Des figures clés de cette transition sont issues des rangs catholiques, et pourtant l’institution n’a jamais publiquement pris ses distances avec eux :
- Mgr Pierre André Dumas, aujourd’hui signataire du message (mentionné comme hospitalisé), avait pourtant lui-même signé l’accord du 9 Mars 2024 dit Accord de Consensus pour une Transition Inclusive , aux côtés de Jerry Tardieu, Fanmi Lavalas, et l’Accord de Montana, dans le but d’établir le Conseil Présidentiel de Transition (CPT).
- Le secteur Interfoi, dont est issu le parti politique en gestation REN (Rassemblement pour une Entente Nationale), est largement piloté dans l’ombre par Jean Lucien Ligondé et Jimmy Albert, tous deux proches de l’archevêché.
- Ces derniers occupent actuellement des postes dans la transition et bénéficient de privilèges liés à leurs réseaux religieux.
- Le ministère de la Jeunesse et des Sports, dirigé par la ministre Niola Lynn Sarah Devalis Octavius, est sous enquête de l’ULCC (Unité de Lutte Contre la Corruption).
- Le ministère de l’Environnement, également sous influence du REN, est dirigé par un proche du secteur Interfoi.
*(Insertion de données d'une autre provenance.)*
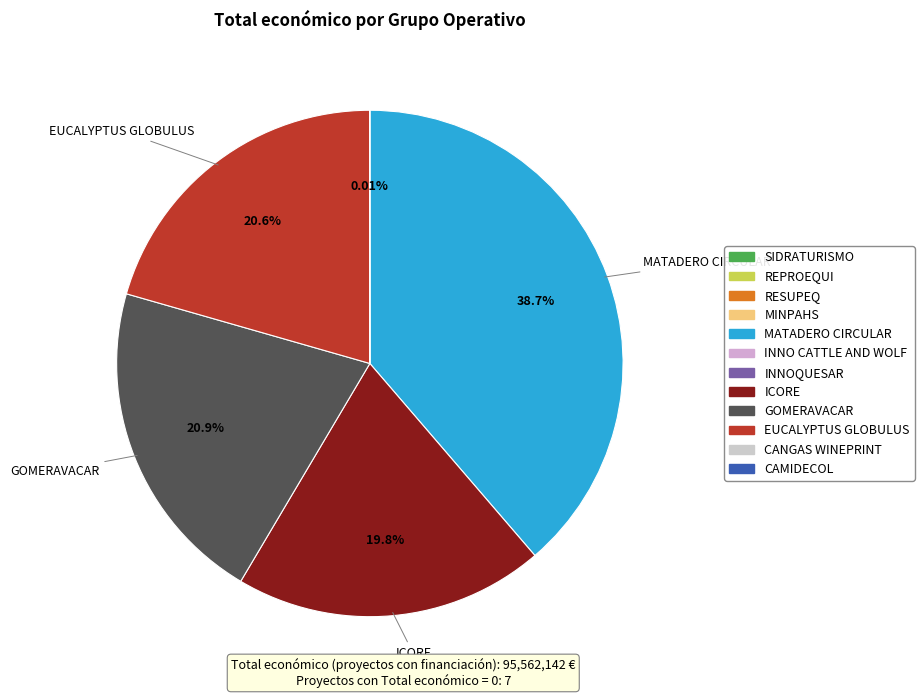

Is there any slice that represents more than half of the pie?

No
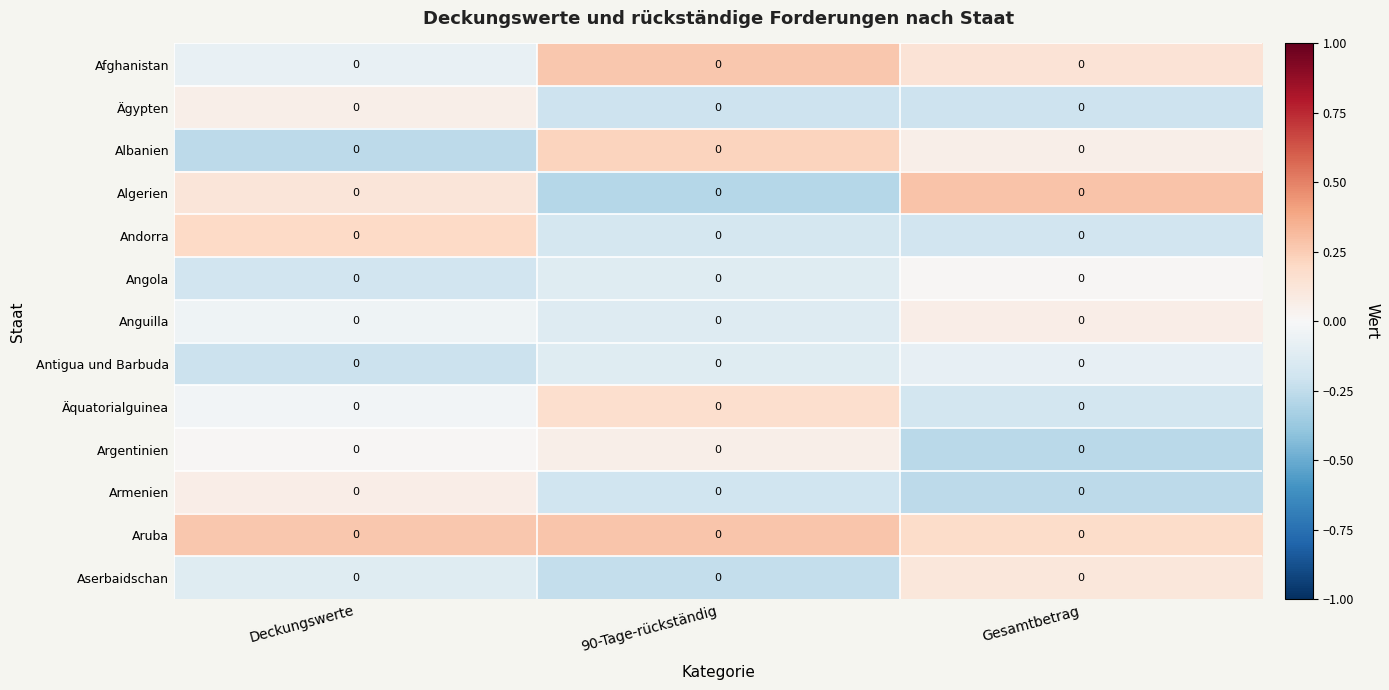

Reading right to left, transcribe all the data shown in this chart.

Afghanistan: Gesamtbetrag=0.0	90-Tage-rückständig=0.0	Deckungswerte=0.0
Ägypten: Gesamtbetrag=0.0	90-Tage-rückständig=0.0	Deckungswerte=0.0
Albanien: Gesamtbetrag=0.0	90-Tage-rückständig=0.0	Deckungswerte=0.0
Algerien: Gesamtbetrag=0.0	90-Tage-rückständig=0.0	Deckungswerte=0.0
Andorra: Gesamtbetrag=0.0	90-Tage-rückständig=0.0	Deckungswerte=0.0
Angola: Gesamtbetrag=0.0	90-Tage-rückständig=0.0	Deckungswerte=0.0
Anguilla: Gesamtbetrag=0.0	90-Tage-rückständig=0.0	Deckungswerte=0.0
Antigua und Barbuda: Gesamtbetrag=0.0	90-Tage-rückständig=0.0	Deckungswerte=0.0
Äquatorialguinea: Gesamtbetrag=0.0	90-Tage-rückständig=0.0	Deckungswerte=0.0
Argentinien: Gesamtbetrag=0.0	90-Tage-rückständig=0.0	Deckungswerte=0.0
Armenien: Gesamtbetrag=0.0	90-Tage-rückständig=0.0	Deckungswerte=0.0
Aruba: Gesamtbetrag=0.0	90-Tage-rückständig=0.0	Deckungswerte=0.0
Aserbaidschan: Gesamtbetrag=0.0	90-Tage-rückständig=0.0	Deckungswerte=0.0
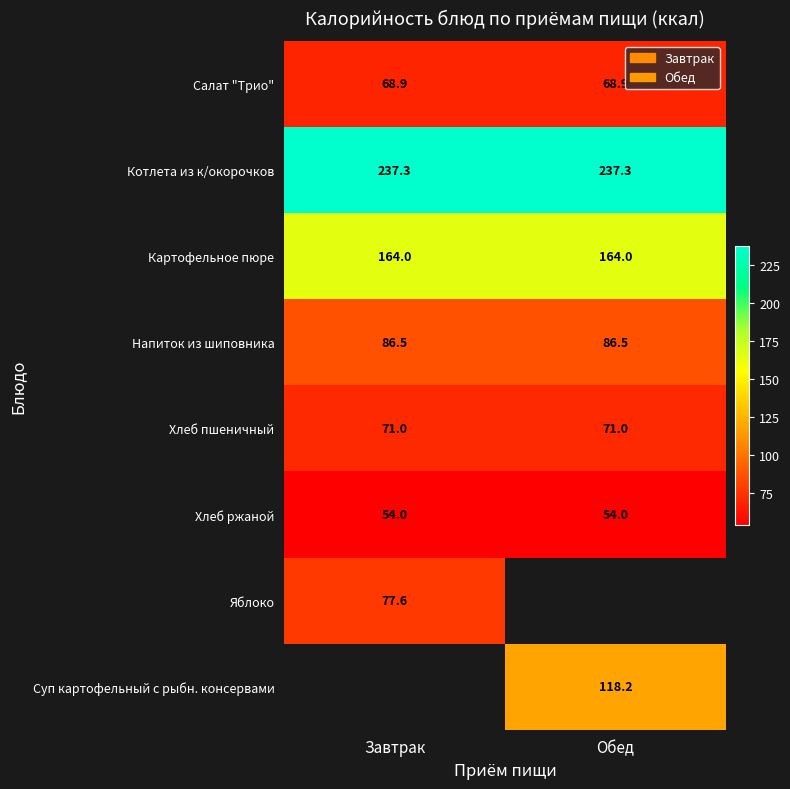

The value of Салат "Трио" at Завтрак is 96.8. True or false?

False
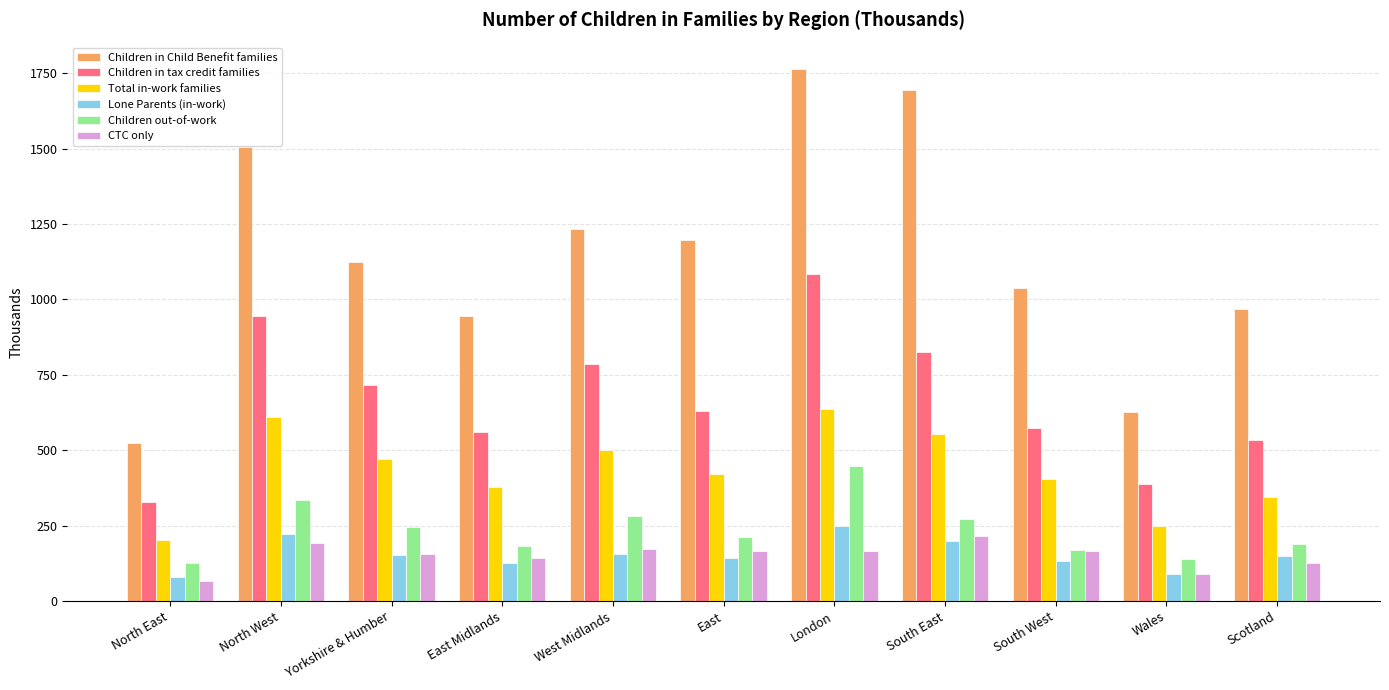

What is the value of the CTC only bar at the 3rd from the left?

156.7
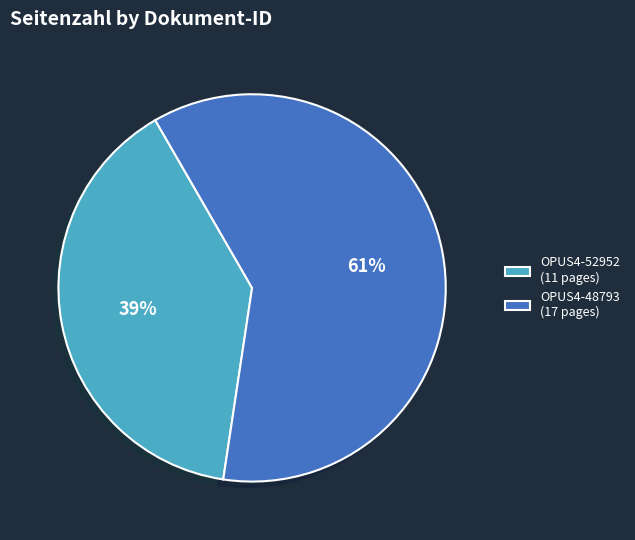

Which slice is the smallest?

OPUS4-52952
C’est là que Jean Lucien Ligondé relance ses controversés « centres de germoplasmes », un projet déjà critiqué pour son opacité, sa faible utilité publique, et ses soupçons de clientélisme.
- Par ailleurs, Régine Abraham, actuelle représentante officielle du secteur Interfoi au sein du CPT, n’a jamais été critiquée par l’Église, malgré les nombreuses suspicions dont elle fait l’objet, notamment dans le partage de l’argent de l’Intelligence de la Présidence.
Un appel nécessaire… mais une mémoire sélective ?
Le message de la CEH reste fondamental et moralement salutaire, mais il suscite un malaise.
Pour de nombreux observateurs, l’autorité morale de l’Église exige une transparence totale sur ses propres responsabilités. Elle ne peut à la fois siéger à la table du pouvoir – parfois dans l’ombre – et dénoncer publiquement ses dérives sans faire un examen de conscience profond et honnête.
Entre vigilance prophétique et autocritique attendue
En relançant le débat national sur l’avenir constitutionnel du pays, la CEH tente de se repositionner comme boussole morale dans une Haïti en perdition. Mais pour que cette parole soit entendue, elle devra d’abord balayer devant sa propre porte. Il faut aussi comment par faire un rappel à l’ordre à Régine Abraham, Jean Lucien Ligondé et Jimmy Albert qui usent largement de leur influence et leur notoriété auprès de l’archevêché.
Dans un pays où tout vacille – institutions, sécurité, foi dans le futur – la crédibilité religieuse ne peut reposer que sur une exigence égale de vérité, de justice… et de cohérence.